Wie haben Sie sich gefühlt, als Sie das erste Mal auf dem Berg waren?

Ich war ’93 zum ersten Mal in Bekaa, ich bin ein- und ausgegangen, aber mein Hauptbesuch war, Murat Karayılan zu treffen. Das war im Mai 2009. Dann war ich 2011 dort. 2013 war ich dreimal dort. In all diesen Zeiträumen habe ich mich immer mit den Guerillas getroffen, sowohl mit Männern als auch mit Frauen. Was ich immer fragen wollte, und was ich aus ihrem eigenen Mund hören wollte, war die Frage „Warum seid ihr in die Berge gegangen?“. Das war eine wichtige Frage, die mich beschäftigte. Nicht nur in Qandil, sondern auch auf meinen Reisen durch Kurdistan habe ich auf diese Frage geachtet. Warum bist du auf den Berg gegangen? Diese Frage hat mich interessiert. Die zweite Frage lautete: „Welche Art von Schmerz und was hast du durchgemacht, dass du sagst, ich gehe in den Berg?“. Die dritte Frage lautete: „Wie weit wird das gehen?“. Ich habe immer sehr offen mit ihnen gesprochen: „Ihr könnt das nicht beenden, indem ihr mit den Streitkräften eines Staates kämpft, und der Staat kann es auch nicht beenden, aber letztendlich muss es irgendwo einen Kompromiss geben. Was sagt ihr dazu? Der Rückzugsprozess war ein solcher Prozess, auch wenn er begrenzt war. Wenn ich sagte: „Ihr macht irgendwo einen Waffenstillstand, wie weit wird das gehen?“, reagierten einige von ihnen sehr harsch, während andere gerührt waren.

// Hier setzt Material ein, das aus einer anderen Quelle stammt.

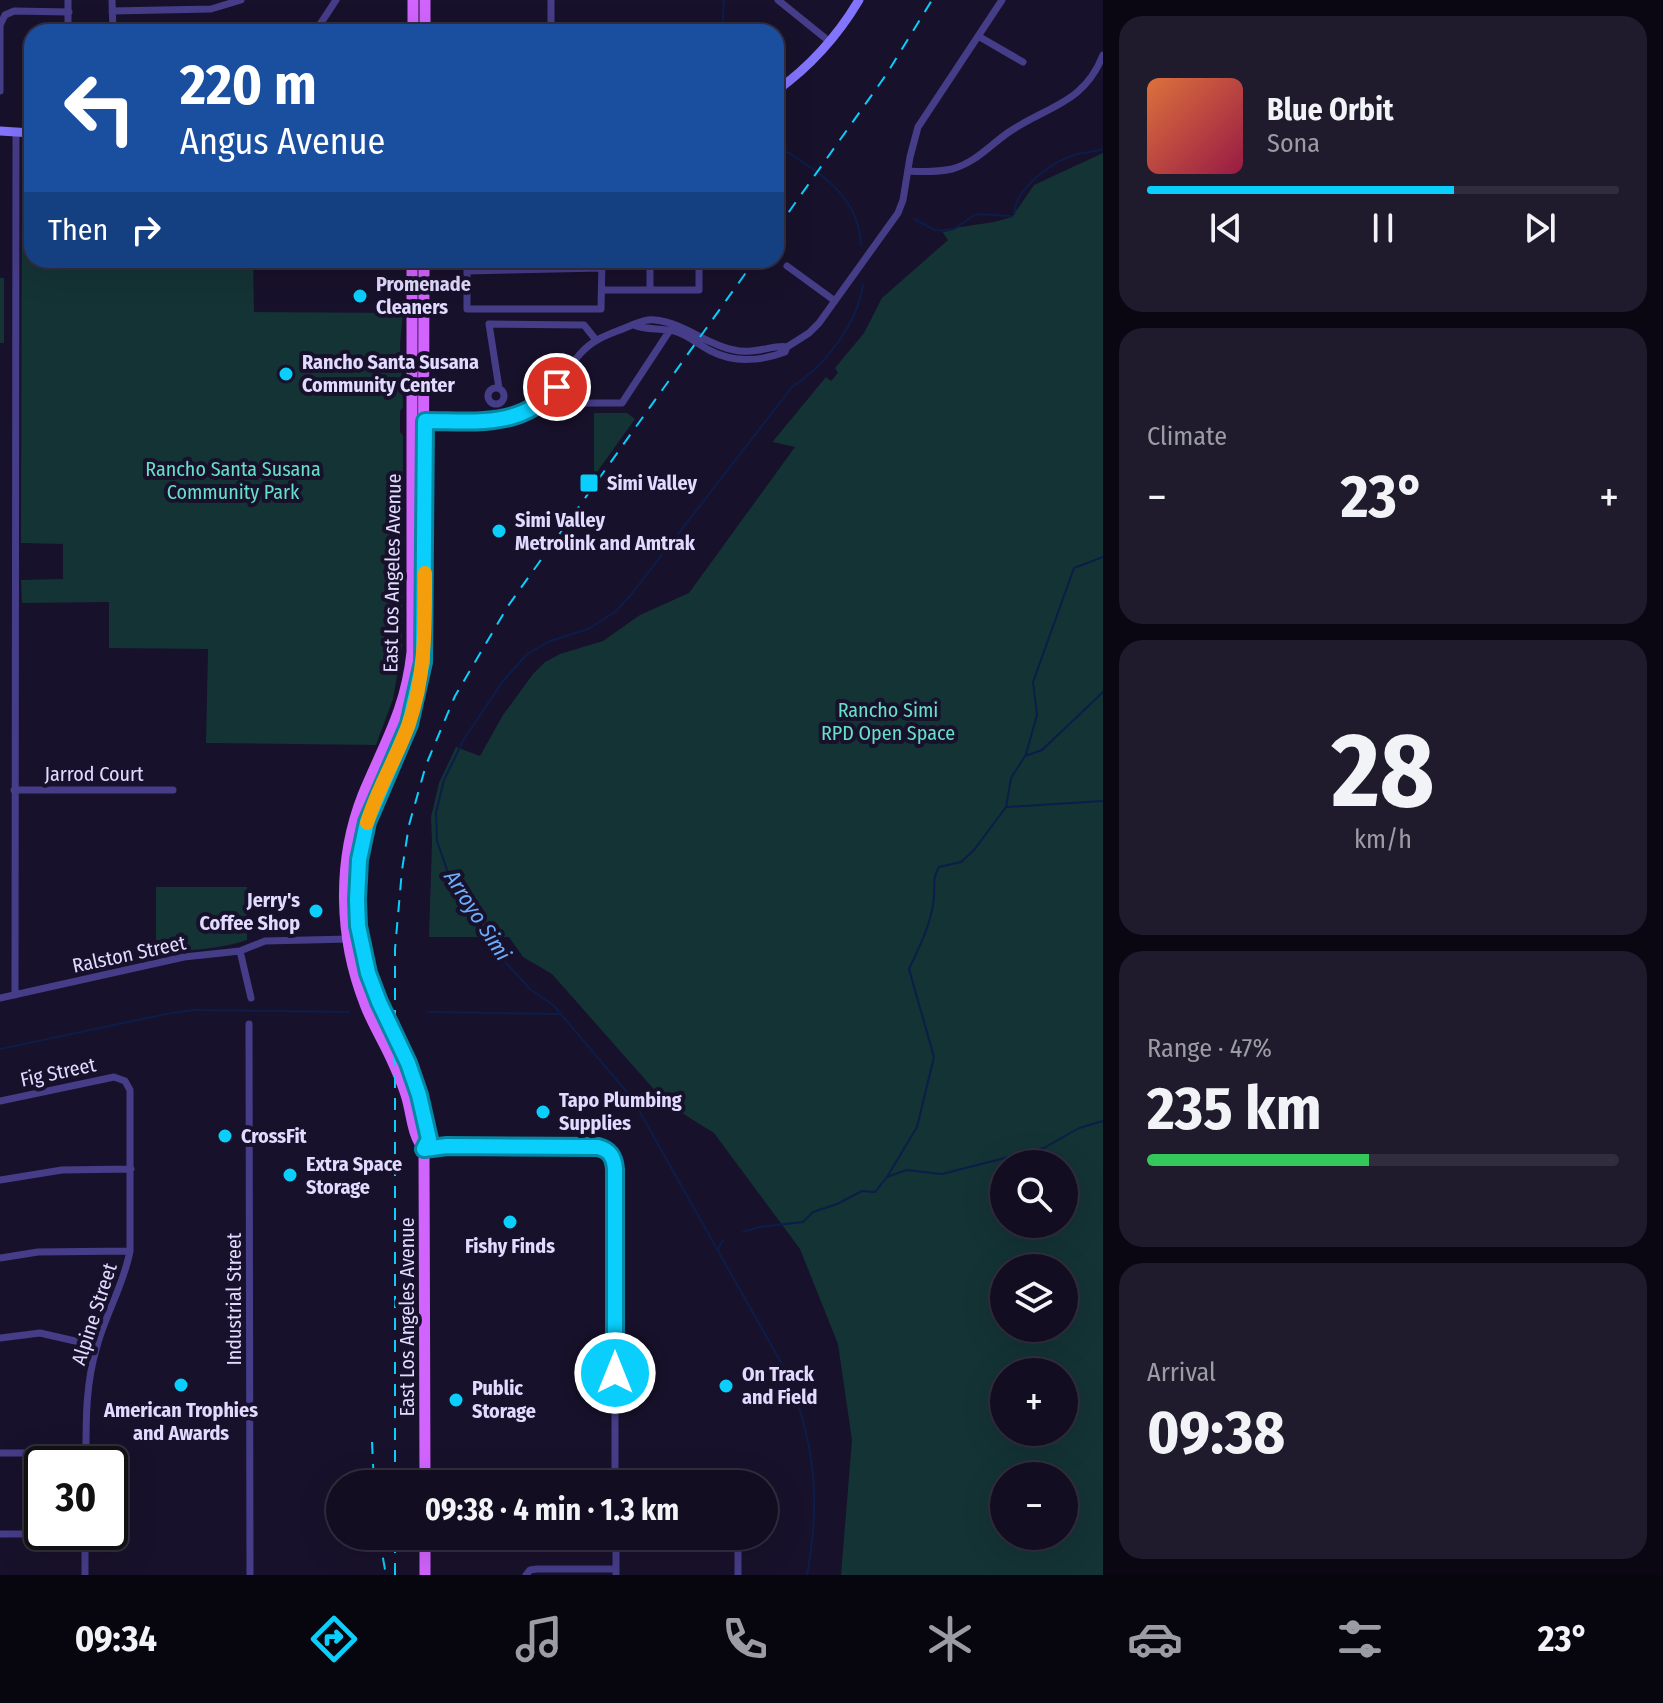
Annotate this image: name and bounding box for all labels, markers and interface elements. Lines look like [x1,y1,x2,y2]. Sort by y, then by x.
text: 220 m [180,52,317,119]
icon: left [48,56,152,160]
text: Blue Orbit [1267,92,1393,128]
text: Angus Avenue [180,120,385,164]
text: Sona [1267,128,1320,159]
icon: previous [1204,206,1248,250]
icon: pause [1361,206,1405,250]
icon: next [1518,206,1562,250]
icon: right [124,208,168,252]
text: Then [48,212,108,248]
place label: Promenade Cleaners [376,272,471,319]
marker: Promenade Cleaners [351,287,369,305]
place label: Rancho Santa Susana Community Center [302,350,479,397]
pin [523,353,591,421]
marker: Rancho Santa Susana Community Center [277,365,295,383]
icon: arrive [535,365,579,409]
text: Climate [1147,421,1227,452]
park label: Rancho Santa Susana Community Park [145,457,321,504]
text: 23° [1341,461,1425,533]
place label: Simi Valley [607,471,697,495]
text: − [1147,471,1167,524]
text: + [1599,471,1619,524]
marker: Simi Valley [578,472,600,494]
street label: East Los Angeles Avenue [378,473,406,673]
place label: Simi Valley Metrolink and Amtrak [515,508,696,555]
marker: Simi Valley Metrolink and Amtrak [490,522,508,540]
park label: Rancho Simi RPD Open Space [821,698,955,745]
text: 28 [1331,709,1435,834]
street label: Jarrod Court [45,762,144,786]
text: km/h [1354,824,1412,855]
water label: Arroyo Simi [438,864,517,966]
place label: Jerry's Coffee Shop [199,888,300,935]
marker: Jerry's Coffee Shop [307,902,325,920]
street label: Ralston Street [70,930,188,978]
text: Range · 47% [1147,1033,1272,1064]
street label: Fig Street [18,1052,98,1092]
text: 235 km [1147,1073,1321,1145]
place label: Tapo Plumbing Supplies [559,1088,682,1135]
marker: Tapo Plumbing Supplies [534,1103,552,1121]
place label: CrossFit [241,1124,308,1148]
marker: CrossFit [216,1127,234,1145]
map controls [990,1150,1078,1550]
button: search [990,1150,1078,1238]
place label: Extra Space Storage [306,1152,402,1199]
marker: Extra Space Storage [281,1166,299,1184]
marker: Fishy Finds [501,1213,519,1231]
street label: East Los Angeles Avenue [395,1217,419,1417]
street label: Industrial Street [222,1232,246,1365]
place label: Fishy Finds [465,1234,555,1258]
button: layers [990,1254,1078,1342]
street label: Alpine Street [66,1260,122,1368]
position arrow [573,1331,657,1415]
text: Arrival [1147,1357,1216,1388]
button: + [990,1358,1078,1446]
place label: On Track and Field [742,1362,817,1409]
marker: American Trophies and Awards [172,1376,190,1394]
place label: Public Storage [472,1376,536,1423]
marker: On Track and Field [717,1377,735,1395]
marker: Public Storage [447,1391,465,1409]
text: 09:38 [1147,1397,1285,1469]
place label: American Trophies and Awards [103,1398,258,1445]
speed limit sign: 30 [24,1446,128,1550]
button: − [990,1462,1078,1550]
text: 09:38 · 4 min · 1.3 km [425,1492,679,1528]
icon: directions [306,1611,362,1667]
icon: music [511,1611,567,1667]
icon: phone [717,1611,773,1667]
icon: climate [922,1611,978,1667]
icon: car [1127,1611,1183,1667]
icon: filters [1332,1611,1388,1667]
text: 09:34 [75,1617,157,1661]
text: 23° [1538,1617,1588,1661]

Heute sollte der Pfeiler dieses Kampfes die politische Lösung des Problems und seine Institutionalisierung und Konstitutionalisierung sein… Was meinen Sie?

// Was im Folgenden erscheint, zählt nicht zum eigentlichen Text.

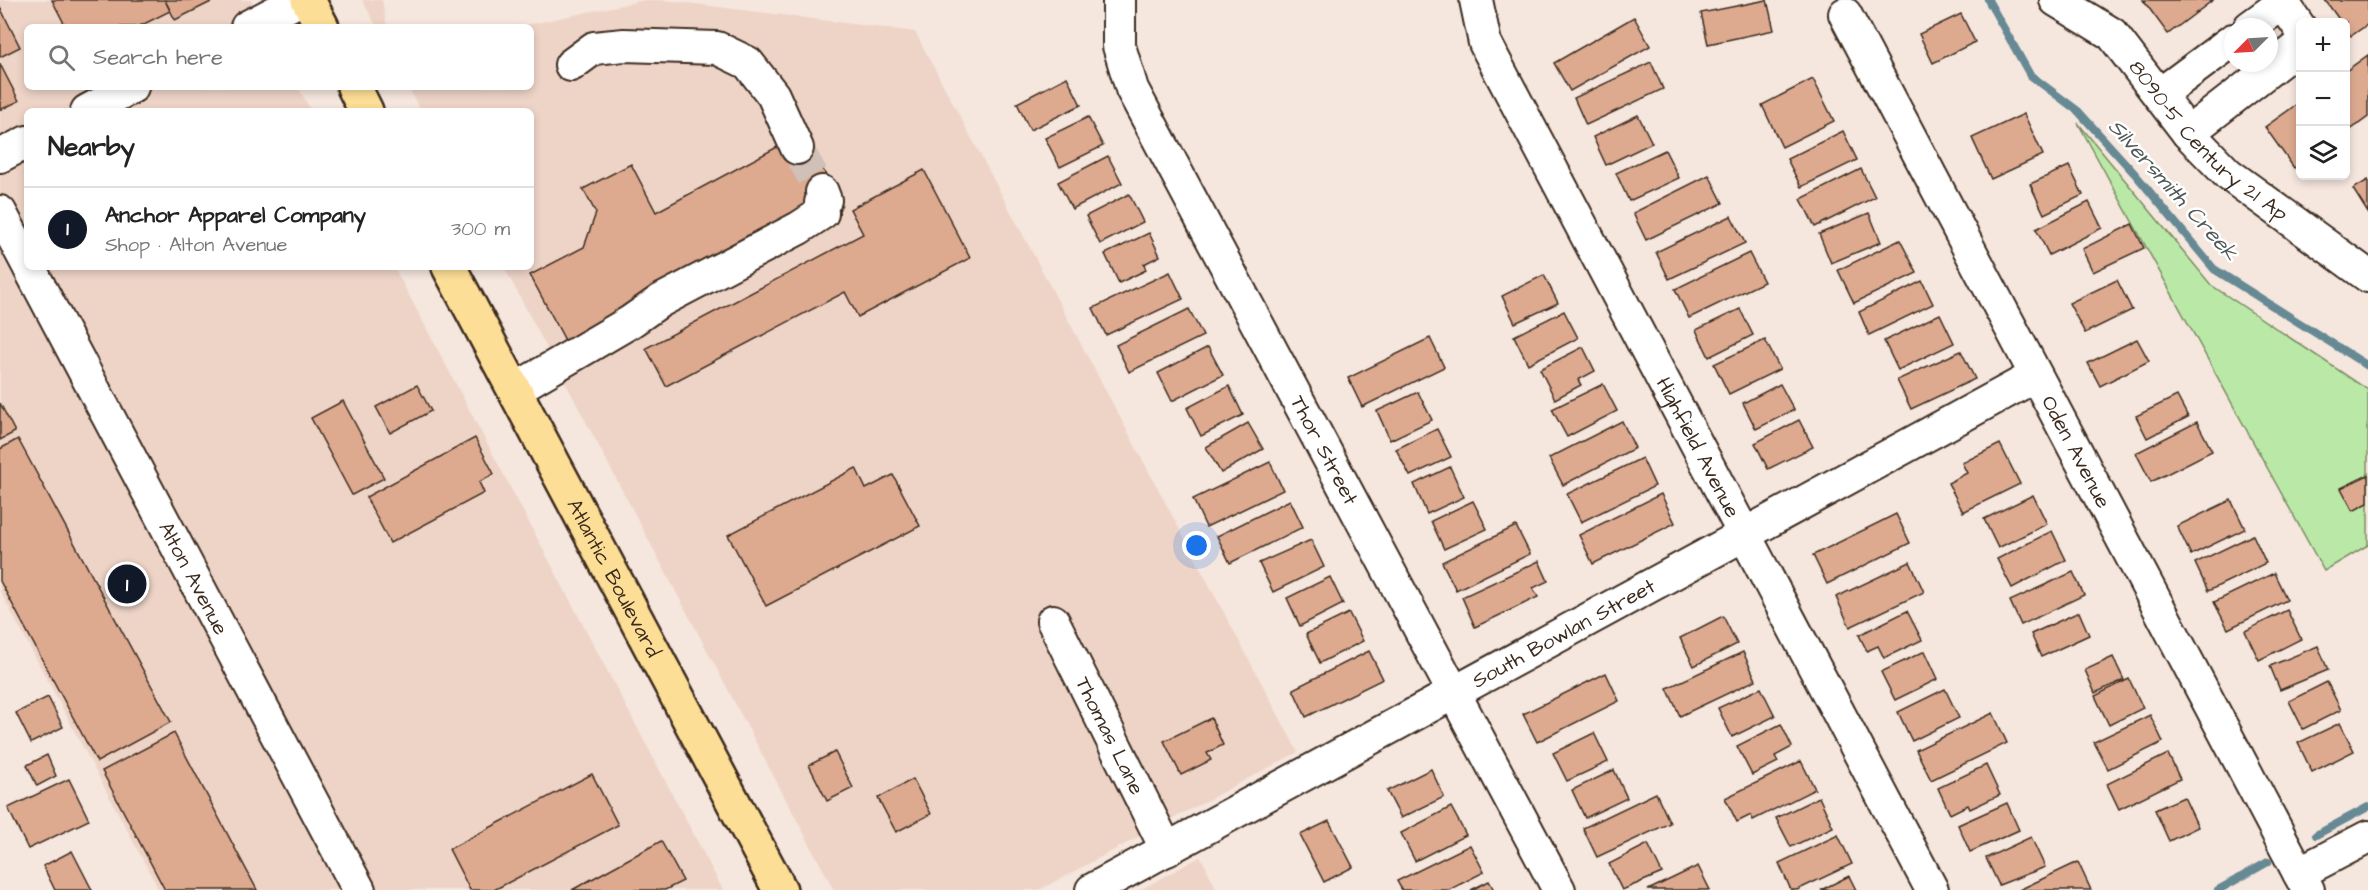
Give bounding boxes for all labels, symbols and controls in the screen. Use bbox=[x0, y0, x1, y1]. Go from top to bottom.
north arrow bbox=[2224, 18, 2278, 72]
map controls bbox=[2296, 18, 2350, 180]
button: + bbox=[2296, 18, 2350, 72]
search box bbox=[24, 24, 534, 90]
icon: search bbox=[45, 41, 78, 74]
text: Search here bbox=[93, 42, 223, 73]
street label: 8090-5 Century 21 Ap bbox=[2122, 53, 2294, 229]
button: − bbox=[2296, 72, 2350, 126]
water label: Silversmith Creek bbox=[2101, 112, 2246, 268]
button: layers bbox=[2296, 126, 2350, 180]
text: Nearby bbox=[48, 129, 135, 165]
text: Anchor Apparel Company bbox=[105, 200, 366, 231]
text: 1 bbox=[66, 215, 69, 243]
text: 300 m bbox=[451, 215, 510, 243]
text: Shop · Alton Avenue bbox=[105, 231, 287, 259]
street label: Highfield Avenue bbox=[1649, 372, 1747, 523]
street label: Thor Street bbox=[1283, 390, 1366, 510]
street label: Oden Avenue bbox=[2035, 390, 2118, 513]
street label: Atlantic Boulevard bbox=[560, 493, 668, 663]
street label: Alton Avenue bbox=[152, 516, 236, 640]
your location bbox=[1182, 531, 1211, 560]
pin: 1 bbox=[108, 562, 146, 606]
street label: South Bowlan Street bbox=[1467, 571, 1661, 695]
street label: Thomas Lane bbox=[1068, 672, 1152, 800]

Natürlich ist sie das. Ganz zu schweigen von der Zeit davor: Der Kampf, den Abdullah Öcalan in den 70er Jahren als PKK begonnen hat, dauert nun schon 50 Jahre, ein halbes Jahrhundert, und diese Leiden, die Verfolgung, die Toten, die überfallenen Dörfer, die Vertriebenen…

Ist das nicht genau der Grund, warum Sie in den Berg gegangen sind?

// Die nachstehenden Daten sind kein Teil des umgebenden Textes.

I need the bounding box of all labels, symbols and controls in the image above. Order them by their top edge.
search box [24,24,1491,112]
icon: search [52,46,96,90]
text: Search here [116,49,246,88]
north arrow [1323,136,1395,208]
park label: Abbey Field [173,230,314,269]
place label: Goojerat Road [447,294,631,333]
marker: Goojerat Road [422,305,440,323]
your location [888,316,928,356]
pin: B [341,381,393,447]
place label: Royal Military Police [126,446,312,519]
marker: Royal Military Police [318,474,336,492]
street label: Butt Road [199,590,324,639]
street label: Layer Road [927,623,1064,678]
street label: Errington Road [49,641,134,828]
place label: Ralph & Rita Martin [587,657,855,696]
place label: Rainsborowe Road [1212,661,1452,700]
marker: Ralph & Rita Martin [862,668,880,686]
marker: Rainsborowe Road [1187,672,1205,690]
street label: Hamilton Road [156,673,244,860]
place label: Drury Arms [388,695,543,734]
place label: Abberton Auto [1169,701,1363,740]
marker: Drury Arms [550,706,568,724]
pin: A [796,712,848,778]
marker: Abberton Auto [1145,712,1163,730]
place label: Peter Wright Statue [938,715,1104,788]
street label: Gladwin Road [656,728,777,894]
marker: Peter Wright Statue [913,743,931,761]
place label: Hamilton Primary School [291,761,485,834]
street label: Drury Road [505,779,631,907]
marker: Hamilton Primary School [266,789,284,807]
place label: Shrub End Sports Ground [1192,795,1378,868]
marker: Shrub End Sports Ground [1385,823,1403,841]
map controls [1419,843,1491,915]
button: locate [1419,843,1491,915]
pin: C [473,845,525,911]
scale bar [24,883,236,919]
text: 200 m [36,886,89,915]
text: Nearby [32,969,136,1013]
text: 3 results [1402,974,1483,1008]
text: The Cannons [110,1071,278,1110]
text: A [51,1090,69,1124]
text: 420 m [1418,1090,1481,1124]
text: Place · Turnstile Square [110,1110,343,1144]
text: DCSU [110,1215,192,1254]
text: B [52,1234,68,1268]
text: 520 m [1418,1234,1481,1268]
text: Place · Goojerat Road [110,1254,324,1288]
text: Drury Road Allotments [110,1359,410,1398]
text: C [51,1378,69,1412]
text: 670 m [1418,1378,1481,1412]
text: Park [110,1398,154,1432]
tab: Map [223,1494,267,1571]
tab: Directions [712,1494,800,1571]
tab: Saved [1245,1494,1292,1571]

Das ist genau das, was es ist! Das Ignorieren der Identität ist eine Sprache des tiefen Leidens und der Verfolgung… Ich möchte Ihnen ein Beispiel erzählen: Vor zwanzig Jahren saß ich in einem Taxi. Der Fahrer fragte mich: „Bruder, was ist mit diesem Terrorismus, was wollen diese Kurden?“. „Du bist Türke, was würdest du tun, wenn es hier einen anderen Staat gäbe und man dir sagen würde: ‚Nein, du bist kein Türke, du bist Kurde‘, ‚Es gibt kein Türkisch, es gibt Kurdisch‘, ‚Es gibt kein Türkisch, es gibt Kurdisch‘, ‚Wenn du in die Schule kommst, sprich Kurdisch, nicht Türkisch, und wenn du das nicht tust, gibt es eine Ohrfeige für dich‘?“ „Abi, so habe ich noch nie gedacht“, sagte er. Mit wem ich auch gesprochen habe, das Problem beginnt mit dem erzwungenen Gebrauch des Türkischen, der Verleugnung der eigenen Identität und Muttersprache. Für andere scheint das sehr einfach zu sein, und die meisten Menschen verstehen diese Situation nicht; sie können nicht darüber nachdenken… Der Weg in die Berge begann wegen des fehlenden Verständnisses, der fehlenden Lösung und der Unterdrückung in dieser Frage.

Was ist das Anliegen von Hasan Cemal?

Mein Anliegen ist es, den Weg für ein Leben zu ebnen, in dem die Menschen glücklich, sorglos und frei leben können. Das Leben, das ich gelebt habe, und das Leben, aus dem ich komme, war schön. Ich möchte, dass die Menschen menschlicher leben, dass sie sagen können, was sie wollen, dass sie ihre eigenen Überzeugungen leben, ihre eigene Sprache sprechen… Ich möchte ein freies und demokratisches Land schaffen.